I'm figuring out how to "hack" these techniques in Australia, tool by tool and ingredient by ingredient. I'm finding out which ones are non-negotiable and which can actually be easily replaced with something else. Bye-bye toxic lacquer for applying mesh to stencils, hello Dulux wall paint! (yay, washes off in water!) Bye-bye giant, beautiful bamboo sifter and oversized rice paddle for making resist-paste, hello $2 shop sieve and a Kmart giant wooden spoon.
|Using Dulux house paint to adhere mesh to the front of the stencils in the foreground. Thanks to hints from a process John Marshall in the U.S has pioneered.|
Even just figuring out what the real ingredient in some of the Japanese-sold auxilliaries has been helpful.

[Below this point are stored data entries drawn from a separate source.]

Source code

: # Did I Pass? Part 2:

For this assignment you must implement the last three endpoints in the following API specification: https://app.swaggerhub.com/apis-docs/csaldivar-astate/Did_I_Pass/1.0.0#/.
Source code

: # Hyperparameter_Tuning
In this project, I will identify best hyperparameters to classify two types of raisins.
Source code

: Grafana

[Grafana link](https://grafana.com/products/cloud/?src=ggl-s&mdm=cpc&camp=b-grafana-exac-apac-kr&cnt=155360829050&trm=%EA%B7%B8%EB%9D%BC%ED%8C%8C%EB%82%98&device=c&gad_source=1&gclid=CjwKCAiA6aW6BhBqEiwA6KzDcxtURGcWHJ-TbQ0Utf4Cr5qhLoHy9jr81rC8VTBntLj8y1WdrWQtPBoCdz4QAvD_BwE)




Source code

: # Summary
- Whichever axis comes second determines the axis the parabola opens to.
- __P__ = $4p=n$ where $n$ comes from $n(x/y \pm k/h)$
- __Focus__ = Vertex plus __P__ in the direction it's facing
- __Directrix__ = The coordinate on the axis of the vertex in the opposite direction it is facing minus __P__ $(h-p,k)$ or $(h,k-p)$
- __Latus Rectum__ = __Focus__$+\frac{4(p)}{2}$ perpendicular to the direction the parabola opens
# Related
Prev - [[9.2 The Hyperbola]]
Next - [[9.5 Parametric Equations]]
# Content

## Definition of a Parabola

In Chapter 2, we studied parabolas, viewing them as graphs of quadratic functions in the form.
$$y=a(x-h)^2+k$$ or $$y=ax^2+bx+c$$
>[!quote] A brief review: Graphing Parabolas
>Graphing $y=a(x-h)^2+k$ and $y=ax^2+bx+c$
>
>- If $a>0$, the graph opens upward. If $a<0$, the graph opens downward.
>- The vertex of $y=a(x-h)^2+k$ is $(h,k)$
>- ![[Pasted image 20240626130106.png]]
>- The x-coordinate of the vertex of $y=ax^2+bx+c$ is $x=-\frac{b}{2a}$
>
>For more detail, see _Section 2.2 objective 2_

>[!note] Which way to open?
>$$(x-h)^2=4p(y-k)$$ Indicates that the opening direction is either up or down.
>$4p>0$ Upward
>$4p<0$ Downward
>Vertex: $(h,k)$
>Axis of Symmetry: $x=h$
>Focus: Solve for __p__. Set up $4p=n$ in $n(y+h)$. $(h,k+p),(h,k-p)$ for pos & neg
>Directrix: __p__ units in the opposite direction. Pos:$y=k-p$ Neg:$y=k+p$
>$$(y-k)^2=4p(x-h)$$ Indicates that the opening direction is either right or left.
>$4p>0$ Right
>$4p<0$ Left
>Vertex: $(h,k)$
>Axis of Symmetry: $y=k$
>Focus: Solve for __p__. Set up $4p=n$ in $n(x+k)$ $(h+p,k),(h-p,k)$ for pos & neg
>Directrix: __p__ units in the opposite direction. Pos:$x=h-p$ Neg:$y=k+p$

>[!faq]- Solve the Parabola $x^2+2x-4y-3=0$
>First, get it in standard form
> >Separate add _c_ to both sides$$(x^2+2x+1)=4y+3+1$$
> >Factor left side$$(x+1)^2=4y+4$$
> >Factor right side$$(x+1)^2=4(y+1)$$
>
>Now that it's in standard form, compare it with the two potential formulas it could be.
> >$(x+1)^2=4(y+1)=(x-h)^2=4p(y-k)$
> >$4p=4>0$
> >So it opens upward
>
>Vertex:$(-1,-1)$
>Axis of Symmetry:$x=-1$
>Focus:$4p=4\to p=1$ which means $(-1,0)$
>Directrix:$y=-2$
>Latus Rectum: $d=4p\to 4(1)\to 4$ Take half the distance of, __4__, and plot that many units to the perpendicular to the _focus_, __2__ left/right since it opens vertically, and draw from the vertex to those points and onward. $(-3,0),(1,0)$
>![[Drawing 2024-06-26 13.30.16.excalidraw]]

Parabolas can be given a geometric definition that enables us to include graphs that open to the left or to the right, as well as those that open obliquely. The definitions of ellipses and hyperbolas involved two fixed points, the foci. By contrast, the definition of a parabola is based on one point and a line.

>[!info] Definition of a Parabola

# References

Turns out funori, a shrivelled up seaweed used as a thickener in Japan is just the same as Manutex, a product we use here in textile printing and as a food thickener. Or something simply known as "Fixer 10" in Japan is actually sodium silicate or "Maypro-gum" used in thickening dye in Japan is pretty much the same as Guar Gum - a.k.a the gluten-free baker's favourite assistant.
So it's do-able! It may not be very travel-friendly but certainly the sketching/designing stage can be portable. It may not be as elegant of a set-up or as Japan but hey, here's a secret, even my very successful professor just washes stencils in a bath tub and had the old guy down the street rig up a board with nails in it and castors on the base to hold her dye brushes. Done is better than good, it would seem.
|Sure, the setup is a little bit "sticky-tape and cardboard" but it works!|
|Dining table + sticky-tape + $1nailbrush = good enough|
Even though Katazome and Yuzen are traditional techniques, they are not sacred. Culture is not static, and traditions grow and change with it.
So I can't use the lack of materials or tools as an excuse anymore. I have new ideas, some people interested in commissioned pieces, and the means to make them.
Consider this my jump back into regular posts. Less perfectionism, more output coming your way!